Saturday, June 29, 2019

Financial Review – June, 2019

June, 2019 produced a solid increase in net worth with gains across most asset classes  compounded by marginally favourable currency movements. The end result was a 4.11 percent increase in net assets.

For the year to date, the portfolio is up 7.98 percent. The adjusted change from when I retired in September 2013 is a 31.88 percent increase. Hong Kong liquidity stands at 42.53 months of estimated outgoings, up from the start of the year's 39.90 months due to sale proceeds being higher than new investments.

Here are the details:

1. my Hong Kong equities were up. The only transaction this month was to swap my Swire Pacific A shares into Swire Pacific B shares. While each A shares is equivalent to 5 B shares, they trade at prices which do not reflect that ratio meaning each A share sold purchased about 6.3 B shares (after transaction costs). This will lift my dividends from the company by about 26%. Assuming that Swire pays the same dividends as last year, the increase in net dividends will be slightly less than costs of swapping the shares in 2019/20 but those costs are one time expenses while the extra dividends will continue for as long as I hold the shares. I'm embarrassed not to have done this years ago (or purchased the B shares from day 1;

2. my AU/NZ equities were were mixed with gains in New Zealand offset by losses in Australia (again!). There were no transactions this month; equity ETFs were up (India, Hong Kong and China) in line with the local markets;

4. my position in silver was up slightly;

5. all tenants are paying on time and all properties are let. There were several minor repair bills this month;

6. the AUD and NZD were up marginally against the USD/HKD;

7. my bonds increased in value on expectations of interest rate cuts;

8. expenses were low.

My HK cash position was increase during the month. I currently hold 42.53 months of expenses in HKD cash or equivalents (up from 39.9 months on 1 January). It makes little sense to hold large amounts of cash while also having outstanding borrowings on which we pay interest. We applied some of our cash towards debt reduction this month.

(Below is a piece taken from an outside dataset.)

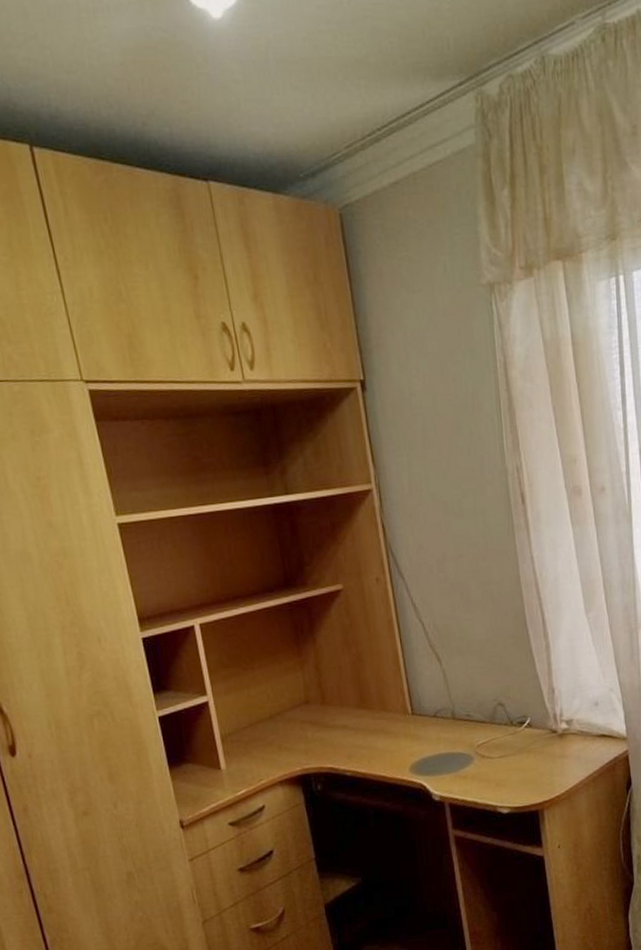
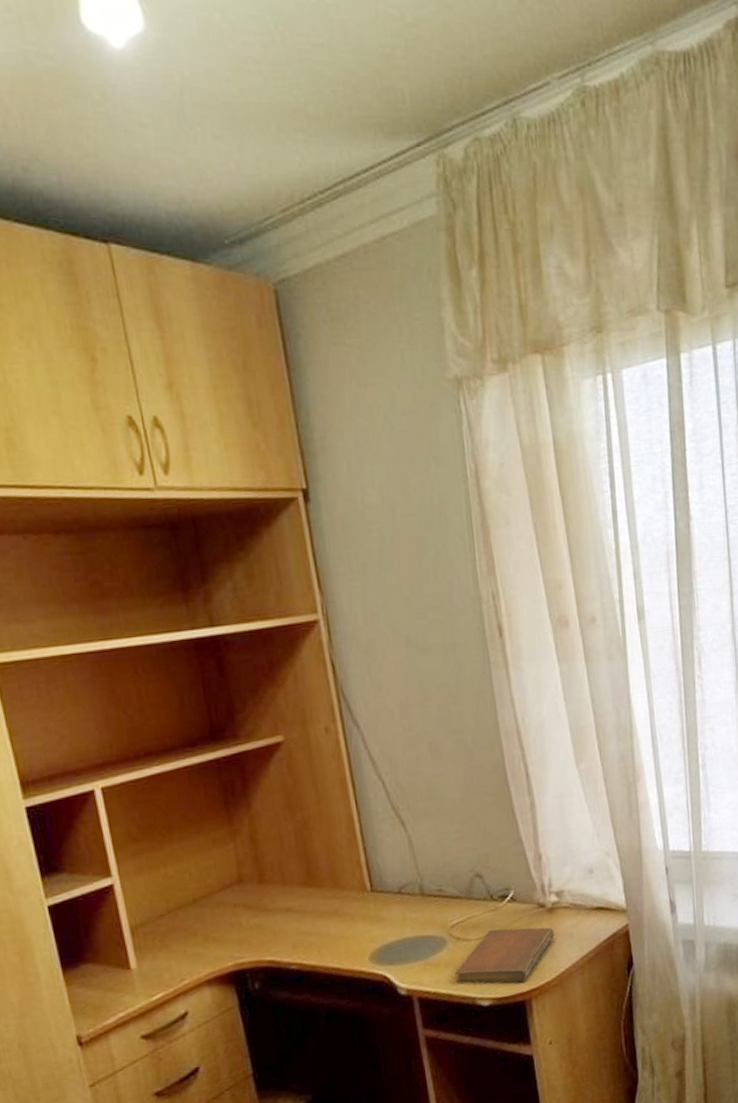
notebook: none [479,749,564,796] -> present [454,927,555,984]

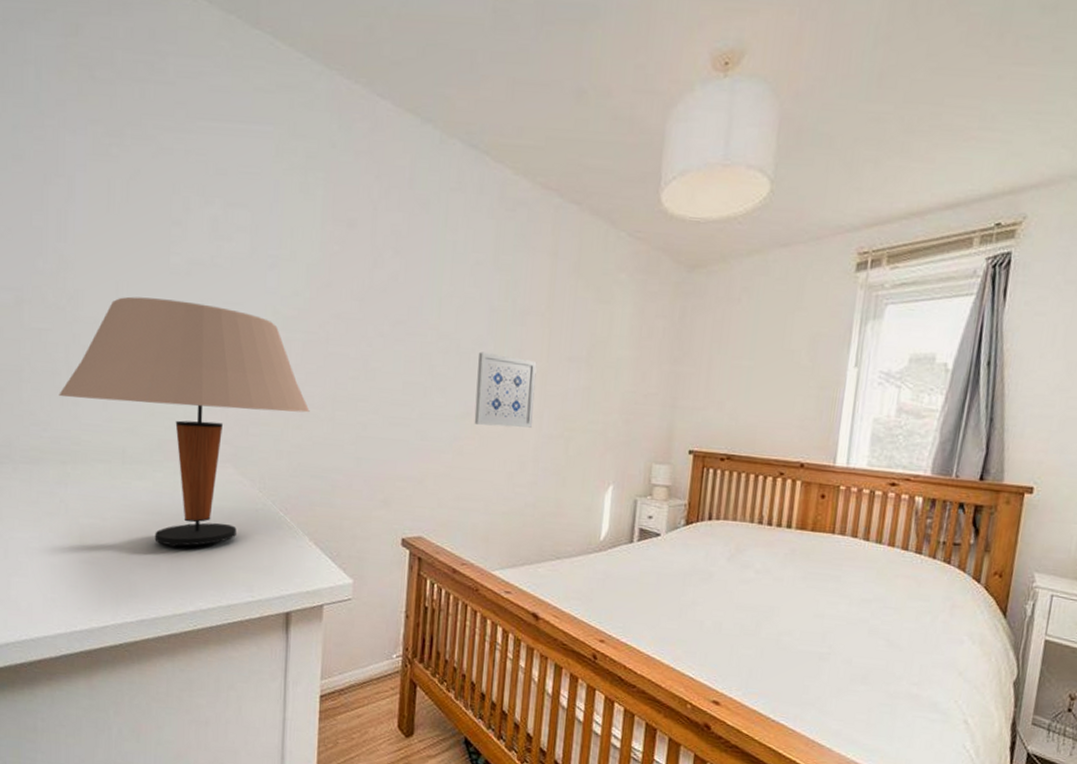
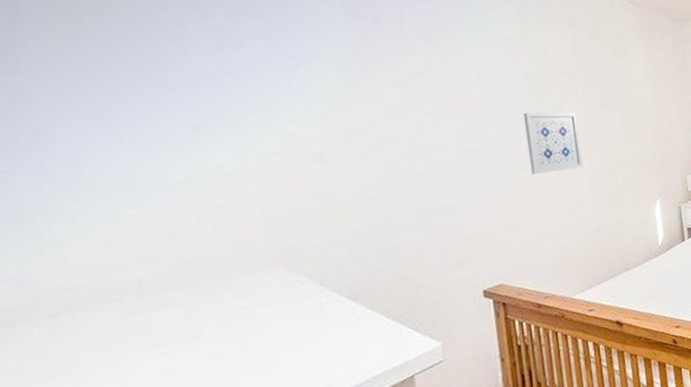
table lamp: present [59,296,310,548] -> none [33,114,364,370]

Total household gearing ((debt+accruals)/assets) is 9.66% of total assets – with the effect of partially paying down loans adding to the effect of rising asset values on the calculation.   Property prices are as at 1 January, 2019 and will not be marked-to-market until year end and I do not net off cash. With a mark-to-market of equities, bonds and FX this number will fluctuate even if the amount of debt is being slowly amortised.

Value is hard to find: it has become increasingly difficult to find investments which represent good value whether real estate, equities or fixed income. This is particularly problematic when looking to rebalance away from HK/China/USD/HKD exposure which dominates our portfolio.